-- TRY IT --
Both the line below containing "### Genetics" and the line containing "from the early", along with every line between them, should be repeated exactly; no other line belongs in the answer.
★ ★ ★ ★ ★ ★ ★
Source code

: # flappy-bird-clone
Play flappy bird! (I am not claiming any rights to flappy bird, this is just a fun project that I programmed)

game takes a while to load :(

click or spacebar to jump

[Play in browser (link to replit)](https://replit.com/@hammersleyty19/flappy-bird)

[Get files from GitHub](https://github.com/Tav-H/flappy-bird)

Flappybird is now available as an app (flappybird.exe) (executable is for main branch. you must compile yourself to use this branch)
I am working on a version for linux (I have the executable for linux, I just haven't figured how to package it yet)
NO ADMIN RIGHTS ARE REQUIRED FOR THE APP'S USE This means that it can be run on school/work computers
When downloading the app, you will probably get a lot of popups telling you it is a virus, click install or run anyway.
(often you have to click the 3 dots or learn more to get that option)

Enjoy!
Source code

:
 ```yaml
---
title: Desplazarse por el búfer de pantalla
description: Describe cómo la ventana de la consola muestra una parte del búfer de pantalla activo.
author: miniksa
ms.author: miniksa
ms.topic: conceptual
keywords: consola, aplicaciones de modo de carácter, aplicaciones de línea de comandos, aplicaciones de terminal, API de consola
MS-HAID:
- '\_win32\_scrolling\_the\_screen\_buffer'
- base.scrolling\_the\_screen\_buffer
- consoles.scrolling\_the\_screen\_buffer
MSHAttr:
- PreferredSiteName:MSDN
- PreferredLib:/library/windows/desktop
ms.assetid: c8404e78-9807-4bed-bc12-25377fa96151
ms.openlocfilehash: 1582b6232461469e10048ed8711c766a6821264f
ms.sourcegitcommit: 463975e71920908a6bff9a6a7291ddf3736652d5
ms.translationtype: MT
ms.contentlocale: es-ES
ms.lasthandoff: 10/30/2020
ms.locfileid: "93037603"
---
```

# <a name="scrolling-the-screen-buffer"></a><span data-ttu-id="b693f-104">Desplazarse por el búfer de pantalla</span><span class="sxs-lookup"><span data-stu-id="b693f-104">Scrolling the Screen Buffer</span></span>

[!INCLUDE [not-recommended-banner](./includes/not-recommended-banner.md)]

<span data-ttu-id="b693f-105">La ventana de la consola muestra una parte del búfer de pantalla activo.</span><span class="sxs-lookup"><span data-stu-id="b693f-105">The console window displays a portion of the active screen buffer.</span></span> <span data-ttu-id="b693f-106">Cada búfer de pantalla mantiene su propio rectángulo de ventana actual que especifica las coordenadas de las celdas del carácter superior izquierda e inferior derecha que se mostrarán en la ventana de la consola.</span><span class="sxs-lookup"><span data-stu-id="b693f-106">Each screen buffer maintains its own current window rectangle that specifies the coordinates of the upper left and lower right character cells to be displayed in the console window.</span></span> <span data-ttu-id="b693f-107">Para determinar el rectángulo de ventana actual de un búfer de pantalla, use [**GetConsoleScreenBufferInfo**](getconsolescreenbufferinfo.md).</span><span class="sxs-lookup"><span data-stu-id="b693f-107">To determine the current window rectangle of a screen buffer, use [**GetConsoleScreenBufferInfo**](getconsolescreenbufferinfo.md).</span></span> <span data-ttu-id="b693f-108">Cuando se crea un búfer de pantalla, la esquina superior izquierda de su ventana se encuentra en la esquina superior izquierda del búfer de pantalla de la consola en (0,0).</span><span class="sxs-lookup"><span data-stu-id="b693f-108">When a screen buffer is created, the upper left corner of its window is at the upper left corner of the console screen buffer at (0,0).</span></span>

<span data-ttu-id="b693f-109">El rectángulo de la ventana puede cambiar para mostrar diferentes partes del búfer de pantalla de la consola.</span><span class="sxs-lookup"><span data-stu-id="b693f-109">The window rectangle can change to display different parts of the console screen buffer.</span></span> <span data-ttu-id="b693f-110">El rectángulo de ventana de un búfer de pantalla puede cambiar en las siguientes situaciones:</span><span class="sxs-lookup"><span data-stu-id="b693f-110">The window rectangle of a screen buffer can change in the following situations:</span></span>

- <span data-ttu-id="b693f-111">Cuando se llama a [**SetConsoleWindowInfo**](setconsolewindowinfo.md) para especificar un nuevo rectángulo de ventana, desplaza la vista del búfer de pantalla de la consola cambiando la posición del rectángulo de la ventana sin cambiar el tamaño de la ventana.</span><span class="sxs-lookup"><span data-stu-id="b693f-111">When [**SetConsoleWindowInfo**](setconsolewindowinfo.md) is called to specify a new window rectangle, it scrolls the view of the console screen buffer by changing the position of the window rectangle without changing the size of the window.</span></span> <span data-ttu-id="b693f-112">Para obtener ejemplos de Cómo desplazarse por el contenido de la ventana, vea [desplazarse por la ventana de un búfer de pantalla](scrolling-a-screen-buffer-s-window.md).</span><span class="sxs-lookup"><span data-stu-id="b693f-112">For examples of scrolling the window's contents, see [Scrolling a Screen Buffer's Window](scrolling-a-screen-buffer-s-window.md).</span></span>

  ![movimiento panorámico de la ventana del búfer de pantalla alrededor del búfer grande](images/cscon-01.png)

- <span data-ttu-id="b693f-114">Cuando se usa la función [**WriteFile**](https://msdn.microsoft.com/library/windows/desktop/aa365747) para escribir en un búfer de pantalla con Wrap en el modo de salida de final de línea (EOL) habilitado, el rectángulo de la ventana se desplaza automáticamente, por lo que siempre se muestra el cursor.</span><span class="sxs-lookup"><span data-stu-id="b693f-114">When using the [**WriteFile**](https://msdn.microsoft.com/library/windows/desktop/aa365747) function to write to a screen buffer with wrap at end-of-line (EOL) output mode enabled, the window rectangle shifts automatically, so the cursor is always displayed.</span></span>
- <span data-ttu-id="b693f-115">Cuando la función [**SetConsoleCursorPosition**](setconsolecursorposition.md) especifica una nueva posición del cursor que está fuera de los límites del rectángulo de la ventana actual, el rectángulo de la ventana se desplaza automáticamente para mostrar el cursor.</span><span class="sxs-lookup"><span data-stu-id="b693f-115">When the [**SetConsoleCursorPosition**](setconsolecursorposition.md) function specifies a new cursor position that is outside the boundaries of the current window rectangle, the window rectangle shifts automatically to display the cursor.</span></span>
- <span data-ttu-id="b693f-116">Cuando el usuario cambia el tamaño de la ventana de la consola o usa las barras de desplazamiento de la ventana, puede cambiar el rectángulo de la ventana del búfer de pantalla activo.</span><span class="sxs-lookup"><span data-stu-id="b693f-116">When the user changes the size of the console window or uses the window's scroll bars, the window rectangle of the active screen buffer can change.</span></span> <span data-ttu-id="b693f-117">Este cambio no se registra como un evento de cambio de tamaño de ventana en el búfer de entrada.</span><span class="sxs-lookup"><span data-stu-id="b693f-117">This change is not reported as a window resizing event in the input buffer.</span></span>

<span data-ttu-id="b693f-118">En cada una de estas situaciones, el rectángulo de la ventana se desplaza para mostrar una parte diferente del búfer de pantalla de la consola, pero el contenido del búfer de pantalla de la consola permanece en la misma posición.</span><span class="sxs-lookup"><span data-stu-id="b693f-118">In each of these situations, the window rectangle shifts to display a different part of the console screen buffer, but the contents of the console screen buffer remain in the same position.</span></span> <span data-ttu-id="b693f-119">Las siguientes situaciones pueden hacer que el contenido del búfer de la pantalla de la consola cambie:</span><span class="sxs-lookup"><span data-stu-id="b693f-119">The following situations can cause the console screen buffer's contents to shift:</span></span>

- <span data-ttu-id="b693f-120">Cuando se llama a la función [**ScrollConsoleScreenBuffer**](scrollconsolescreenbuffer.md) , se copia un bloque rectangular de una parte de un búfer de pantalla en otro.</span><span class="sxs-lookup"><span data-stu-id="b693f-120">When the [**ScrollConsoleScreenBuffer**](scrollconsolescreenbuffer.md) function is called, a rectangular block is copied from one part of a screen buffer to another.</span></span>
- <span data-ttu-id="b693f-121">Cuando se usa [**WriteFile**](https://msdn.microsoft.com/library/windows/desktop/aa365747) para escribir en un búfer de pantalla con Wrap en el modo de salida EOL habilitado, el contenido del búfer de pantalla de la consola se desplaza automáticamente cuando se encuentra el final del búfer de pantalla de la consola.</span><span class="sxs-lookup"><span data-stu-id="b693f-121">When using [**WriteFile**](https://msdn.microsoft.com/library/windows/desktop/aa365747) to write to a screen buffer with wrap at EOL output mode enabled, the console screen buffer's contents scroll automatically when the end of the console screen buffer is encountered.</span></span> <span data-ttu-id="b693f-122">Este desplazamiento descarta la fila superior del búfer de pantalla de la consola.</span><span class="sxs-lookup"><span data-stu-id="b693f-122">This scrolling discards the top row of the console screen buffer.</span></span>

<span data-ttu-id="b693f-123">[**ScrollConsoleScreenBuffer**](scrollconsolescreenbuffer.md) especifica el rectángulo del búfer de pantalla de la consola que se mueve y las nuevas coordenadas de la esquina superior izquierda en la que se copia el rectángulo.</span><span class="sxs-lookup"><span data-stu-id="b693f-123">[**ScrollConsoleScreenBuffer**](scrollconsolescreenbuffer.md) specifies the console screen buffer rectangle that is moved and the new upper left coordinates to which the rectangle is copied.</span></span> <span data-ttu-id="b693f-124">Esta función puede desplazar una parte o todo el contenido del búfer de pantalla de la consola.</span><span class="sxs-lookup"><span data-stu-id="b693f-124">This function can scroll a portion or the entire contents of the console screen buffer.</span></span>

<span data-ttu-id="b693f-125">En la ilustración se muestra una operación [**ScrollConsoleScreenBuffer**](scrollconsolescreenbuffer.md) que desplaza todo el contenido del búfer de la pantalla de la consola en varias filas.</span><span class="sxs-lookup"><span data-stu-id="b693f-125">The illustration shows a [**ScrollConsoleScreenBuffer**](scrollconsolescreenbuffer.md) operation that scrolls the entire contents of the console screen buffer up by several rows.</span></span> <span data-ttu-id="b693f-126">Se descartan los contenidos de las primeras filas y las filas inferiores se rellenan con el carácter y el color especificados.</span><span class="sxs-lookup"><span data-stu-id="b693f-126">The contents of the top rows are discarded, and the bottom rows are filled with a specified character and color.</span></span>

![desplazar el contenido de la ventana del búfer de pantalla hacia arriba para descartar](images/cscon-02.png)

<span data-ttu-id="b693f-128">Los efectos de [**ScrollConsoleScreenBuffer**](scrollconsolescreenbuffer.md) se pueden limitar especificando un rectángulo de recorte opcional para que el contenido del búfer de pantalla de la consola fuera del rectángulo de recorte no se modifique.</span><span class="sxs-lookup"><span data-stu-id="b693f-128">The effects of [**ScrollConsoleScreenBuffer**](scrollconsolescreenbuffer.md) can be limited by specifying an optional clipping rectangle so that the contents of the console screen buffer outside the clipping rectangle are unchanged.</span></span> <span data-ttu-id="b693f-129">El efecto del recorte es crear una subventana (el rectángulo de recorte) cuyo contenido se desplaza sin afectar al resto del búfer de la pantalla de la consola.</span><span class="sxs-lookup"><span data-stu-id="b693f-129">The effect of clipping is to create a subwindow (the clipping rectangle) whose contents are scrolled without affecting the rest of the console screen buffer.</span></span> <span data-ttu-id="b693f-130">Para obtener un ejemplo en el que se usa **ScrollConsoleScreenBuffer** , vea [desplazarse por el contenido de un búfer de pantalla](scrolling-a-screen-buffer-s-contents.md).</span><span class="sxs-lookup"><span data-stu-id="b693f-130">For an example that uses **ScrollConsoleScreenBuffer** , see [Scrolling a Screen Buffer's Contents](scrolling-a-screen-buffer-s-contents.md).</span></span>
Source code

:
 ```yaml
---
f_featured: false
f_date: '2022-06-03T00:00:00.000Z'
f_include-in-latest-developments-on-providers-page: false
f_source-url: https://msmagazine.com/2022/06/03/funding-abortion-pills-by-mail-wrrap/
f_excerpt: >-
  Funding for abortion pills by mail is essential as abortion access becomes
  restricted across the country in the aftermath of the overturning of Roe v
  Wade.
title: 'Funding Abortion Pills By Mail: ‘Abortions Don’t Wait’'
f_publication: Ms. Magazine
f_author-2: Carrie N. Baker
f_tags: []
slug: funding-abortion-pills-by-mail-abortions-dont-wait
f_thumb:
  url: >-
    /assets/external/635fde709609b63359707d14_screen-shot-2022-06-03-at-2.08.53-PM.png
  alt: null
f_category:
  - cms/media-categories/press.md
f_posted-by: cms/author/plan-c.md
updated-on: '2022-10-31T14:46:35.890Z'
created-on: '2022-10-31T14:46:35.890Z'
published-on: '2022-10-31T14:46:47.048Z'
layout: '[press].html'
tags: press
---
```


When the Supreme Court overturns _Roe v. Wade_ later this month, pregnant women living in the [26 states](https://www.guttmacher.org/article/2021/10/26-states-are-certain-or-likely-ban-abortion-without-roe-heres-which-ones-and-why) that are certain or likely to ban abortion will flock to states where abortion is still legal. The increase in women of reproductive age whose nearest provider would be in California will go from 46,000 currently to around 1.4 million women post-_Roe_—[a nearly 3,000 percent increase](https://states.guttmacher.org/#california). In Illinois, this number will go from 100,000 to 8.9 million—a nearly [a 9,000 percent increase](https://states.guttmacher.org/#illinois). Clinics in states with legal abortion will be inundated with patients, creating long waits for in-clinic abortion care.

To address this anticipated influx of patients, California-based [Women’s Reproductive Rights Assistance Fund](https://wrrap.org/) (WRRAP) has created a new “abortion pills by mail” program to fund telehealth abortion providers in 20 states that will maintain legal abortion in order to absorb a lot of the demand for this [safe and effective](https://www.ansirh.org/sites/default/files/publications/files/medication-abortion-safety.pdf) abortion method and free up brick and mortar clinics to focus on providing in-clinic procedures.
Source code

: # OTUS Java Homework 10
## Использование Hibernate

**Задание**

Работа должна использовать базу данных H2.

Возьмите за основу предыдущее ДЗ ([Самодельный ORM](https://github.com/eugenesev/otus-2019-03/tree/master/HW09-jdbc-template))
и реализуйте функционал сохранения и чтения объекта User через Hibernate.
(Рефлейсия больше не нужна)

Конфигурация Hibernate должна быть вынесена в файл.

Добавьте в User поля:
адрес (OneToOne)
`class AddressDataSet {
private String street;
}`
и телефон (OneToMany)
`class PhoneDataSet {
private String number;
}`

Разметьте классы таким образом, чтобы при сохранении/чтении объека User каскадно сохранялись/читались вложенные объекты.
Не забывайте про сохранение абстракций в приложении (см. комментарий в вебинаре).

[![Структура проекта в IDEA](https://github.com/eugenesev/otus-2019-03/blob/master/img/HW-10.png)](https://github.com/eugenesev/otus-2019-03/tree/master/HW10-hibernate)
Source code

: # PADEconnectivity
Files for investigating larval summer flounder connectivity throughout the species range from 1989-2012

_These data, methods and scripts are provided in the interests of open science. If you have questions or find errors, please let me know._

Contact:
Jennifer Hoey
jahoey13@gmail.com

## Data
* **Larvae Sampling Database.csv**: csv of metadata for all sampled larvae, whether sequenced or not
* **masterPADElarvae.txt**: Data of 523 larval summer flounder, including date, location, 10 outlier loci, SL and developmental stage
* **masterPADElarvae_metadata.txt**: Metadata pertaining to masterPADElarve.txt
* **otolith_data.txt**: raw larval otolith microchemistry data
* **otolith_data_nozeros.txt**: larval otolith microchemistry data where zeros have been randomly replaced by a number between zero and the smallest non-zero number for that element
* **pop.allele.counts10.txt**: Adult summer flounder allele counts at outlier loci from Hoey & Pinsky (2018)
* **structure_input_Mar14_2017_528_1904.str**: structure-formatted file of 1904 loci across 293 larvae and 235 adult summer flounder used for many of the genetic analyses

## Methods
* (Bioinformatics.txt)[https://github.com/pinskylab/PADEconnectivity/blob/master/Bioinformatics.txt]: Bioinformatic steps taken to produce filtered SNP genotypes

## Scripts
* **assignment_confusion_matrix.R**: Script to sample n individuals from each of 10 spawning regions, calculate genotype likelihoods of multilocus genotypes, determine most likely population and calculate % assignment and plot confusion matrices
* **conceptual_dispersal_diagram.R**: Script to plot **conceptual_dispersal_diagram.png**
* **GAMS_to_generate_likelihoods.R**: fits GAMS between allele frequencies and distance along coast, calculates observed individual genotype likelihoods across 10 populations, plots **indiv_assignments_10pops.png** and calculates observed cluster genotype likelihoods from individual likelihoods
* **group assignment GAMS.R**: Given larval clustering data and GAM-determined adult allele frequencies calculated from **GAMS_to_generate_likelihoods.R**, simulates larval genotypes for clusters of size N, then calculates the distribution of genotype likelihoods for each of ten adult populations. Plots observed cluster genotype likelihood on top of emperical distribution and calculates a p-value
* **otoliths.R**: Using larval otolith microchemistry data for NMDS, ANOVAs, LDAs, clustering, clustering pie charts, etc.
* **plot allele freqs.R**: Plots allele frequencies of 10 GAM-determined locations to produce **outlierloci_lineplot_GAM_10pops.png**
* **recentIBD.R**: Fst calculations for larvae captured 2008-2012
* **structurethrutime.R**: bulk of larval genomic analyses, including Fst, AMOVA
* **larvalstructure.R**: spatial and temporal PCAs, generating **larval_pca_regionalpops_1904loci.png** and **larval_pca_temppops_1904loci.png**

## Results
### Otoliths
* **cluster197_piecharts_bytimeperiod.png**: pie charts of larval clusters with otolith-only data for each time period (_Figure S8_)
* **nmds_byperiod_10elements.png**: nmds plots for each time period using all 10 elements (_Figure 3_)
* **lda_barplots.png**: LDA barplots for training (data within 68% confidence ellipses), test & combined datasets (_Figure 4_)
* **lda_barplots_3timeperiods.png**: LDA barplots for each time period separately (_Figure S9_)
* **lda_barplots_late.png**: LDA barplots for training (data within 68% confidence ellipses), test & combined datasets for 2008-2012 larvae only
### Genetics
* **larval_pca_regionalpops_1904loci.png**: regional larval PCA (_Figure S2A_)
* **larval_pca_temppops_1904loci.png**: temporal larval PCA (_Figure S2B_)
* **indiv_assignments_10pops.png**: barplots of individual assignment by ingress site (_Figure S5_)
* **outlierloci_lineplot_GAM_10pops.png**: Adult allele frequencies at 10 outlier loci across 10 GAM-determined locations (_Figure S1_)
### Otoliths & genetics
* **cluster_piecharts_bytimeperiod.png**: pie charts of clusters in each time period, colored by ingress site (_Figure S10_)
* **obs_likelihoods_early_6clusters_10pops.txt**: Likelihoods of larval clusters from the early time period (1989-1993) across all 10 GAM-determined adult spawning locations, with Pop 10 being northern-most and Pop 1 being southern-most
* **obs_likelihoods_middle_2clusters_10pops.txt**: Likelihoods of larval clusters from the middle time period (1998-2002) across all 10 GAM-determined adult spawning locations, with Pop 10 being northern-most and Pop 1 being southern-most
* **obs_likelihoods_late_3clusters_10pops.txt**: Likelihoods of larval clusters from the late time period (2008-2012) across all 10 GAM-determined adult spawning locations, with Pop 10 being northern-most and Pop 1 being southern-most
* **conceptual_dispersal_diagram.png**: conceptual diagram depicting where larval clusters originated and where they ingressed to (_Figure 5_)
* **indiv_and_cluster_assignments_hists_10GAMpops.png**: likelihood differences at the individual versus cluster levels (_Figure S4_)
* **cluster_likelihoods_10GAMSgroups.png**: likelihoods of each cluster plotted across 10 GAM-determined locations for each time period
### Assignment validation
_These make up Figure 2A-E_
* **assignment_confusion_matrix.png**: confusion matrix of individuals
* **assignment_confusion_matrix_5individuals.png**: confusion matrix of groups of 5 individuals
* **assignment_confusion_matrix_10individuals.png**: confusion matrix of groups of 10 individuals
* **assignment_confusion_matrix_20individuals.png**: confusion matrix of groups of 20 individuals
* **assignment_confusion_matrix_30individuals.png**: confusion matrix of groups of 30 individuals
★ ★ ★ ★ ★ ★ ★
-- WRITTEN ANSWER --
### Genetics
* **larval_pca_regionalpops_1904loci.png**: regional larval PCA (_Figure S2A_)
* **larval_pca_temppops_1904loci.png**: temporal larval PCA (_Figure S2B_)
* **indiv_assignments_10pops.png**: barplots of individual assignment by ingress site (_Figure S5_)
* **outlierloci_lineplot_GAM_10pops.png**: Adult allele frequencies at 10 outlier loci across 10 GAM-determined locations (_Figure S1_)
### Otoliths & genetics
* **cluster_piecharts_bytimeperiod.png**: pie charts of clusters in each time period, colored by ingress site (_Figure S10_)
* **obs_likelihoods_early_6clusters_10pops.txt**: Likelihoods of larval clusters from the early time period (1989-1993) across all 10 GAM-determined adult spawning locations, with Pop 10 being northern-most and Pop 1 being southern-most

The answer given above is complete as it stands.